Have you also thought about failover capacity? Running all your hosts at 90% all the time is very efficient use of resources but what if one fails, you have a resource spike or you need to do maintenance on a host to replace a faulty memory model. Many people talk about an N+1 model where each cluster has an additional server for this purpose but that doesn’t really work in all scenarios. If you had a cluster of 2 hosts or a cluster of 31 hosts would you only add 1 extra host for failover? There are many pros and cons discussions for how big your clusters should or shouldn’t be but I am in favour of bigger clusters as I don’t believe in segregating your environment if you don’t need to. This adds more administrative boundaries and may not provide any performance benefit. If you do have larger clusters though you need to factor in more failover capacity than N+1. If you used to have 8 hosts in a cluster which was actually 7 hosts + 1 failover, just extend the cluster using the same formula. If you have 24 hosts, plan on 21 hosts + 3 failover.

When thinking about failover, you shouldn’t just be thinking of extra capacity within your clusters. What about a blade chassis failing or a switch failing or a storage head failing or a rack failing? As your infrastructure grows you need to think about spreading your VMs across your infrastructure so any component failure doesn’t bring down a whole site or department or application. As you get bigger you need to spread wider so if a rack does go down you don’t bring down all your business critical functions. Spread your hosts across chassis. Spread your VMs across datastores. Spread your critical servers across sites if you can. Keep thinking about what could go wrong and what the effect could be. Consolidation is great but if that means that one component failing brings everything down you haven’t designed your infrastructure correctly. Let your management understand the components and what you are and are not protected against.

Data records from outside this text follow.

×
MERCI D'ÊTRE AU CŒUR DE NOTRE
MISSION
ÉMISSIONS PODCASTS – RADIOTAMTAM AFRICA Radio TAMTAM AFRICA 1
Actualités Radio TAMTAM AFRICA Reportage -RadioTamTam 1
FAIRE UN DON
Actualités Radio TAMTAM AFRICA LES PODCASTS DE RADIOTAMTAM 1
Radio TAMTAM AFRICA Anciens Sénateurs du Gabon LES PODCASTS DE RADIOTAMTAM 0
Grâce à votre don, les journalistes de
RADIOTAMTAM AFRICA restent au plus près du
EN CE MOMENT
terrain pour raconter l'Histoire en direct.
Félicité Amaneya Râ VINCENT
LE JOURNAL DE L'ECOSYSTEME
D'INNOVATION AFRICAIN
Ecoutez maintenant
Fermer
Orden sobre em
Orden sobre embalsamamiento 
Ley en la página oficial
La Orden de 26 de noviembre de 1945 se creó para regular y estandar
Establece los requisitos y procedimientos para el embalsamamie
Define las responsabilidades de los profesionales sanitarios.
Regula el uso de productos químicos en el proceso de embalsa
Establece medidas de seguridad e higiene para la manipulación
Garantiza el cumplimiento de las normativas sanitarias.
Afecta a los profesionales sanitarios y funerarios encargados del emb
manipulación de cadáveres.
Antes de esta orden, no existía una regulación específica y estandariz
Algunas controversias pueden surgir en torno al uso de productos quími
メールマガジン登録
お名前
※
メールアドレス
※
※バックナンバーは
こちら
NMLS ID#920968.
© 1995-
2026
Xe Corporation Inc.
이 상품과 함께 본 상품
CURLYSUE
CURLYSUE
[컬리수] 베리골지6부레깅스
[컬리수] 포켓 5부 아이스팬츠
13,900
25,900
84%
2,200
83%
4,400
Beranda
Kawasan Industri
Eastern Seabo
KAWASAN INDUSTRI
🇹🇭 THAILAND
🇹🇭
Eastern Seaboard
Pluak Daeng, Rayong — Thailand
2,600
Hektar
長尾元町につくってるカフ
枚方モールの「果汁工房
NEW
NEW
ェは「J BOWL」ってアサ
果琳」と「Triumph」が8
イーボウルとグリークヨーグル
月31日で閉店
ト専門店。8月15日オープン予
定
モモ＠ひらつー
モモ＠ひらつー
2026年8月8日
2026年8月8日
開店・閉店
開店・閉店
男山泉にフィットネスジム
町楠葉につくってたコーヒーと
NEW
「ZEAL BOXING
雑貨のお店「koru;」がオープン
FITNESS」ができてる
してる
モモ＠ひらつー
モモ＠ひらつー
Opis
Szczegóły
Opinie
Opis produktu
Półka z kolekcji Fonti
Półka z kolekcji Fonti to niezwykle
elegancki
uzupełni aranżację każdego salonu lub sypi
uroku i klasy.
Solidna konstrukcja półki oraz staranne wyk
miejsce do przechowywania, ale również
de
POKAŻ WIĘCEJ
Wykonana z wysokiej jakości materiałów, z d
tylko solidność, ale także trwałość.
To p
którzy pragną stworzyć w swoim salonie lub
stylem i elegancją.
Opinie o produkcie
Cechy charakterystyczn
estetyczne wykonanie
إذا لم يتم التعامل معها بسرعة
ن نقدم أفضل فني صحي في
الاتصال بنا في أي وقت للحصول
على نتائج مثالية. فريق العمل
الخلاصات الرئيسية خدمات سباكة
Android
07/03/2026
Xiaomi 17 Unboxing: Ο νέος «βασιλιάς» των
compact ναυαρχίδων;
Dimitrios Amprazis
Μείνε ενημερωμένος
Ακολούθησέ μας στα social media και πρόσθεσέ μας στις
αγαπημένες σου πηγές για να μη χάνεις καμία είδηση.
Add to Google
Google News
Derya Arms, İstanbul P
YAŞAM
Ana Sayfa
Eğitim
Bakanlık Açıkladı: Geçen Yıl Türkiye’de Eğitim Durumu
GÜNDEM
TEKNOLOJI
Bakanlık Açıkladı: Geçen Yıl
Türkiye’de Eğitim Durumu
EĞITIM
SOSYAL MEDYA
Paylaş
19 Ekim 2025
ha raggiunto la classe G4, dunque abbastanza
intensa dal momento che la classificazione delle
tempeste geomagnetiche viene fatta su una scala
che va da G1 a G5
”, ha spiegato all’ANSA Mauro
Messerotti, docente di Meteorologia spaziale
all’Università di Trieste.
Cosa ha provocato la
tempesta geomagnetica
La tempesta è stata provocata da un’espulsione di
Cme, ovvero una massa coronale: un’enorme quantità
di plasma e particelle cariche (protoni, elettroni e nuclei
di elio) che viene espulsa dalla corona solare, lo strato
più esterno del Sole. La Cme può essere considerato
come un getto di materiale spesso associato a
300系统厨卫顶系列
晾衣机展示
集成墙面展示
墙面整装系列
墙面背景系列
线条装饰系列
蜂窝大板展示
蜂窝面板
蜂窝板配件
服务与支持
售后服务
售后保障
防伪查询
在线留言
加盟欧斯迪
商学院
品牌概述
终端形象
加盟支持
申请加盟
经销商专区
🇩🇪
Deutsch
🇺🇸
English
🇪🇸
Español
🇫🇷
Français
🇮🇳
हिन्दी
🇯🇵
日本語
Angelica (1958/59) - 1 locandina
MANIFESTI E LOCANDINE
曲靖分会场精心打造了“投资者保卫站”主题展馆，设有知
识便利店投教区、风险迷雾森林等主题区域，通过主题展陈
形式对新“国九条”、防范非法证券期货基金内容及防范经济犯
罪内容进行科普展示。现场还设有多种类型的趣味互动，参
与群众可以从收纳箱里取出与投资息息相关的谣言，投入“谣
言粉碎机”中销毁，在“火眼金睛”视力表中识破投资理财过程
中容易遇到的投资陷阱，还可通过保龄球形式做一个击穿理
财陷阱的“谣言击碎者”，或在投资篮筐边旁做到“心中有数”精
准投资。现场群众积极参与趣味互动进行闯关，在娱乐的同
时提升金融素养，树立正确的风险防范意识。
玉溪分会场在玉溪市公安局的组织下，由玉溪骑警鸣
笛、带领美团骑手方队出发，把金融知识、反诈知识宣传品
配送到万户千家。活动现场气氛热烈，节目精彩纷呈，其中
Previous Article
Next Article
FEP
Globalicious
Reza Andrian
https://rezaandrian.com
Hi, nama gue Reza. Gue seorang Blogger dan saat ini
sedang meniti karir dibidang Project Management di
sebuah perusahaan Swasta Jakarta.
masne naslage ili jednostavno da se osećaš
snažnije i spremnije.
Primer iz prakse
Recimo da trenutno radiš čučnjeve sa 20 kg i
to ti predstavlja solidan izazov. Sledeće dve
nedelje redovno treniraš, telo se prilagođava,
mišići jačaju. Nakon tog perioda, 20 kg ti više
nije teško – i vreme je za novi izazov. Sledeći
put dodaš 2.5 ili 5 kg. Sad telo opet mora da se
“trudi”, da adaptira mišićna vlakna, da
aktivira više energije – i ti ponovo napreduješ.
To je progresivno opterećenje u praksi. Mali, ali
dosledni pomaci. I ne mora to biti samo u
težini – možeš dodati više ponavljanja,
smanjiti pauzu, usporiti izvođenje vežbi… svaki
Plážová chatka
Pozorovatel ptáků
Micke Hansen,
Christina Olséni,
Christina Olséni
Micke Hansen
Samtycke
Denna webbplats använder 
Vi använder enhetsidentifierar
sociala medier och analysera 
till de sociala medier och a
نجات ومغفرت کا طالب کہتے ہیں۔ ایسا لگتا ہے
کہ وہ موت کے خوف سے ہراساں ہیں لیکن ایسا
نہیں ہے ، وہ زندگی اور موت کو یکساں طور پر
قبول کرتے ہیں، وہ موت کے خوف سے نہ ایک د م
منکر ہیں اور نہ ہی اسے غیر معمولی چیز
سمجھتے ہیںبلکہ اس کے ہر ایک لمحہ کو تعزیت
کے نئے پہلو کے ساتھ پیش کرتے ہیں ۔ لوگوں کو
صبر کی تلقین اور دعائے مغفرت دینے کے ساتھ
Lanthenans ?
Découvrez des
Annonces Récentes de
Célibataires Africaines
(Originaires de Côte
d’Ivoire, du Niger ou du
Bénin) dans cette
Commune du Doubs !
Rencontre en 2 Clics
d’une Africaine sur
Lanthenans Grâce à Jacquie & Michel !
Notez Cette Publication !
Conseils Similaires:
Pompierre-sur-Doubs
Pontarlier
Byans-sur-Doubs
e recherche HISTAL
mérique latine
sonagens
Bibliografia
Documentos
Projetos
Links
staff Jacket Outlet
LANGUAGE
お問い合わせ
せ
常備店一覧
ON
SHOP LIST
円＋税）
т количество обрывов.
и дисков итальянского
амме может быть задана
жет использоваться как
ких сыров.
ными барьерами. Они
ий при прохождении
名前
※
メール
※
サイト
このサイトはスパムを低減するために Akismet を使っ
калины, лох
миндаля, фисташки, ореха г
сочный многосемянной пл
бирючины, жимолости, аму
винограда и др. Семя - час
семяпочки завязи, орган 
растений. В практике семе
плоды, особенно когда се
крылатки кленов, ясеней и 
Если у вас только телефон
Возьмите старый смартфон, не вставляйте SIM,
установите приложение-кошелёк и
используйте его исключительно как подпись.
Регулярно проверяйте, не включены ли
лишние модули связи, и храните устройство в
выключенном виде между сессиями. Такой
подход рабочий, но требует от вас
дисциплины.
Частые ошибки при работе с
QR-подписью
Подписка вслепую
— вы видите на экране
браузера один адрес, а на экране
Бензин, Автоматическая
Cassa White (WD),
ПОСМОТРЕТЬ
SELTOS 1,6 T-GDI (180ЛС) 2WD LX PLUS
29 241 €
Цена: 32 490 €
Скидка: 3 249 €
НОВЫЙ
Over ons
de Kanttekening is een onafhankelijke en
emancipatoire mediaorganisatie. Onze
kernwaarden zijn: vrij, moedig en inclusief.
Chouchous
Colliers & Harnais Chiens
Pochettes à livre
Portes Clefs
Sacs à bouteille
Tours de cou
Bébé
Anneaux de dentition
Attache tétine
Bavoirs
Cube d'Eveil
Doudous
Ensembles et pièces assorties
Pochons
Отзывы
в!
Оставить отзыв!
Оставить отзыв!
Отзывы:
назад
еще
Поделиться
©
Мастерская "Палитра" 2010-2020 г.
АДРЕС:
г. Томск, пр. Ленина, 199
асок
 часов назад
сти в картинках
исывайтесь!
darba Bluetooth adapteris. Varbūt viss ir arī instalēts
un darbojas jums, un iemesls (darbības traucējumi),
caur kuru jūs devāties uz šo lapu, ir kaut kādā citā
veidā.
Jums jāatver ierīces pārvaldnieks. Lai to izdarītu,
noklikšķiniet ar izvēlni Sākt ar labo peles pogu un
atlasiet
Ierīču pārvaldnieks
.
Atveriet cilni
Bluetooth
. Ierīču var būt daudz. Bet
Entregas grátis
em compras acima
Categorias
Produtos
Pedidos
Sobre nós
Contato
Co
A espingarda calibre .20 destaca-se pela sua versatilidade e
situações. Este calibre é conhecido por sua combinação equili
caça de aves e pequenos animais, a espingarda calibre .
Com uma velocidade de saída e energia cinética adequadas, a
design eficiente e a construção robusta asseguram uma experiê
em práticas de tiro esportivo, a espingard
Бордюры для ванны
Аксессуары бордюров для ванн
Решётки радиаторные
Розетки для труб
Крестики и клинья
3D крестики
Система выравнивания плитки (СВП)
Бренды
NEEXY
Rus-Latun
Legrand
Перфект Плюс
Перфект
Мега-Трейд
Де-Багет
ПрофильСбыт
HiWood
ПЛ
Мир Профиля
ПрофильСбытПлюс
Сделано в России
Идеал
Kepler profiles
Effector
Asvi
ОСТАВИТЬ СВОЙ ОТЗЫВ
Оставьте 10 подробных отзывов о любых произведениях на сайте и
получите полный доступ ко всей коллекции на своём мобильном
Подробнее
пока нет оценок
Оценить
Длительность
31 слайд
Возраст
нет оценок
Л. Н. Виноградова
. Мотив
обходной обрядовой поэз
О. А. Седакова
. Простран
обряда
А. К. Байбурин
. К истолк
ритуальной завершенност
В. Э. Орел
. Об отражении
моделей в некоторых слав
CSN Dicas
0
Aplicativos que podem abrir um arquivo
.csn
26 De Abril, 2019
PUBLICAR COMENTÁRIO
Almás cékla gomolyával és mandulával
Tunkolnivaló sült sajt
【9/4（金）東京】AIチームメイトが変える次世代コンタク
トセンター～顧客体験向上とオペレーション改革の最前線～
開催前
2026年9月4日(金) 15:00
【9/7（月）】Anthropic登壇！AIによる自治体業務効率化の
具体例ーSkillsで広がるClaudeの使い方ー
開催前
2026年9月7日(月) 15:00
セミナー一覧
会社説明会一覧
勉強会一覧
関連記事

Network consolidation has allowed the various server hardware vendors to get very serious about blades and has even made Cisco now a server vendor with its UCS.

Blade servers have really grown up fast and offer a great way to consolidate power and network and provide an excellent way to move towards a building block approach. You can use a chassis as a building block or a rack with multiple chassis as a building block for larger environments. The idea of a building block is to have a modular design that can be repeatable.

If you use a rack as your base building block then think of all the components that go together and use that as your first block. Plan power, cooling and networking to support an entire rack. Build all the blade hosts to the same configuration to reduce the difference within your building block and ensure you have enough networking and storage capacity for a rack full of VMs.

Design it in a way that you can repeat your exact rack design to add capacity. Maybe you won’t need another rack full of actual server hosts but your next building block can still be modular by adding the chassis and networking components for a whole rack and then when you need further capacity you just insert and build blades into a preconfigured rack of power and networking to add the compute resources and also have some plan for adding storage. This makes it very quick and easy to add capacity when the physical parts of the comissioning are mostly done.

As your environment scales having the same modular building block for every rack hosting VMs in every datacenter wherever it may be in the globe gives you a standard approach that reduces differences making it easier to support, troubleshoot and scale.

Keep it simple, small and repeatable everywhere and you will be giving your infrastructure the building blocks to allow you to scale your virtual environment easily and predictably.